◆ **SELECTED EXTRACT**
════
Google looks for mobile search gains, misses estimates

The company is still making billions, but some analysts fear Google's cash cow -- desktop search -- is becoming outdated. Can the company kick its mobile search business into high-gear? Google says it already has.

Richard Nieva Former senior reporter
Richard Nieva was a senior reporter for CNET News, focusing on Google and Yahoo. He previously worked for PandoDaily and Fortune Magazine, and his writing has appeared in The New York Times, on CNNMoney.com and on CJR.org.
Richard Nieva
4 min read

Google is looking to up its game in mobile search. Justin Sullivan, Getty Images

Does Google have a mobile problem? It says no.

If you're searching for something from your desktop computer, Google is the undisputed king. But when it comes to searching on mobile phones and tablets, more of us are going to other places.

And that's not good for Google.

To fend off rivals like Amazon, Yelp and TripAdvisor, the company has in recent weeks been trying to refine its mobile search service.
════
◆ **PROMPT**
Pick up the article on Google's mobile search right after its last sentence and continue it.

Saved entries:
════
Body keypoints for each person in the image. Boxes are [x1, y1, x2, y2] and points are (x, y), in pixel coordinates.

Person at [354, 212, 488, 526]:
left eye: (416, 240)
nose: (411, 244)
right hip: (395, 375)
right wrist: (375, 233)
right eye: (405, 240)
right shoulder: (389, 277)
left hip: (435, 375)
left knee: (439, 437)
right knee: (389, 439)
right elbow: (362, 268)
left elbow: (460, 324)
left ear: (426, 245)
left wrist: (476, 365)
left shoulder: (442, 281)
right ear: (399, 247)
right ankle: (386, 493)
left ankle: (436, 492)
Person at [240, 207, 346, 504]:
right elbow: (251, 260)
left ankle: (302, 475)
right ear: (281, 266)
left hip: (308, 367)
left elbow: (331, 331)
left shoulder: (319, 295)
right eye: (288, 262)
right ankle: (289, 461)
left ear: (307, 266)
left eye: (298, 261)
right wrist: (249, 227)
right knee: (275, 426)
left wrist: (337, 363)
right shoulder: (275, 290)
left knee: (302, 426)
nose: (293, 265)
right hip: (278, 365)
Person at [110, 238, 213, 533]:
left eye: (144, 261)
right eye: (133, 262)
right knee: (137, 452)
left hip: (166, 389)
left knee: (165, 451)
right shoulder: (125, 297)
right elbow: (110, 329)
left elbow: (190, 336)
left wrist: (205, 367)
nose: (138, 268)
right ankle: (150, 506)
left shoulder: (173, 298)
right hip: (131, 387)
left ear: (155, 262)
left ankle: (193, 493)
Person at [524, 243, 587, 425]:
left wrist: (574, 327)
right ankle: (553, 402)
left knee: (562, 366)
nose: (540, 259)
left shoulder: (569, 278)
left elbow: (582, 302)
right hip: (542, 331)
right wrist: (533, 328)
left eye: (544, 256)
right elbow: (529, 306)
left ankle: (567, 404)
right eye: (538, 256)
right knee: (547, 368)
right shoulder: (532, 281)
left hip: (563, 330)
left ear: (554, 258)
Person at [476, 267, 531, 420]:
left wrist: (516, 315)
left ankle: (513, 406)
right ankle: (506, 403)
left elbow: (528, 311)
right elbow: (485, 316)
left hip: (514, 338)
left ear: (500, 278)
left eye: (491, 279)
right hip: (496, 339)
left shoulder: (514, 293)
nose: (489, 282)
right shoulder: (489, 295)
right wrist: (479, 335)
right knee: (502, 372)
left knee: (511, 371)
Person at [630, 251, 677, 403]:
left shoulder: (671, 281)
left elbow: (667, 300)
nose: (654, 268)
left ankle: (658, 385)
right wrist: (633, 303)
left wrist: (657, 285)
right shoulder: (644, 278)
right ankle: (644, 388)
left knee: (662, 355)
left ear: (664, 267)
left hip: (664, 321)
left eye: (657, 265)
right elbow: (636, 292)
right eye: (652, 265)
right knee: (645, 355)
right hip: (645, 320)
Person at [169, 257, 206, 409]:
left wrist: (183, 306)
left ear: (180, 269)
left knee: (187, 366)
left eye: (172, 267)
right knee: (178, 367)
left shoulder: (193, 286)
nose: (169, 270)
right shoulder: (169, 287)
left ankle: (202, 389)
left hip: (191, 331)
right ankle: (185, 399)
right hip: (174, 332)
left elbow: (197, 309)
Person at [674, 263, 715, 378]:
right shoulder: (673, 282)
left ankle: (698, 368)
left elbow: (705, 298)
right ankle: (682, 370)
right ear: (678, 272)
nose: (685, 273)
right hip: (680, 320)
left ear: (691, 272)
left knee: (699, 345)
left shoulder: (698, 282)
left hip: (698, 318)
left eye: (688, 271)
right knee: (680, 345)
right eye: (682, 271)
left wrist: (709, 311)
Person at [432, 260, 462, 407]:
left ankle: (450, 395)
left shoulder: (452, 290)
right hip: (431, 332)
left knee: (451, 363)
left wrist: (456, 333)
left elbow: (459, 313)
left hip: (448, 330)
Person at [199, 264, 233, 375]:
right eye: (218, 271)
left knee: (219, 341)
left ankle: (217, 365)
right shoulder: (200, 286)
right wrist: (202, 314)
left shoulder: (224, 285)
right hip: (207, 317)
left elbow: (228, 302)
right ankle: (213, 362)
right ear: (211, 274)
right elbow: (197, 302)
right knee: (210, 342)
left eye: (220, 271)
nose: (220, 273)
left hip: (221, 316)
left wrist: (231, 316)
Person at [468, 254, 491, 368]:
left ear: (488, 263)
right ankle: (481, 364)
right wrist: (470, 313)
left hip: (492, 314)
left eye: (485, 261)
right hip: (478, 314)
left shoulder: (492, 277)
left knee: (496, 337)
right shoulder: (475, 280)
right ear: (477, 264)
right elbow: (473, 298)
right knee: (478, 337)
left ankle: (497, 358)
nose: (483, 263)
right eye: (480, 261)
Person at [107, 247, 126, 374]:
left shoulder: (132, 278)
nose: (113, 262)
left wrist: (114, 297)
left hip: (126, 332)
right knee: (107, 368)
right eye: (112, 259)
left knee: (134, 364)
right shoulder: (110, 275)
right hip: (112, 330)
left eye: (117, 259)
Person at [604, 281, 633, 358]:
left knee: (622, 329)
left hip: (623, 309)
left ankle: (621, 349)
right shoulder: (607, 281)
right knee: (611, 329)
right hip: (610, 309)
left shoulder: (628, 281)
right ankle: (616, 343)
════
◆ **RESPONSE TO THIS EXERCISE**
Exhibit A: Google has used its power as the most-visited website in the world to force other sites to rewrite their code to work with mobile devices. If they didn't, Google would knock them down a few pegs -- literally penalizing their ranking when showing search results. The move, which was implemented Tuesday, was called " Mobilegeddon."

That's not all the company has done. Last week, Google also said it would prompt people who use its service on smartphones running Google's Android operating system to download specific apps when content in those apps was relevant to their searches.

Why do all of this? Google wants to make more money off mobile devices, and do it quick. Google is still the leader in mobile search ad sales, but compared to the amount of money the company makes on desktop computers, its mobile business is small. Facebook, by comparison, says ads sent to mobile devices represented 73 percent of all advertising on its site. In addition, more than 85 percent of the people who log into Facebook's service each day now do so from a mobile device.

Google has good reason for that goal -- the growth of its desktop search business has been slowing. For the quarter ended March 31, sales, excluding the cost Google pays to partners to drive traffic to its sites, were $13.9 billion and profit, minus some costs, was $6.57 a share. Analysts had estimated $14.1 billion in revenue and earnings of $6.61 per share.

Still, Google said its mobile business is headed in the right direction.

Google Chief Financial Officer Patrick Pichette said on a conference call with investors that he wanted to "make sure so that people don't continue to hound on this issue of, 'It's all about mobile that has terrible monetization.'"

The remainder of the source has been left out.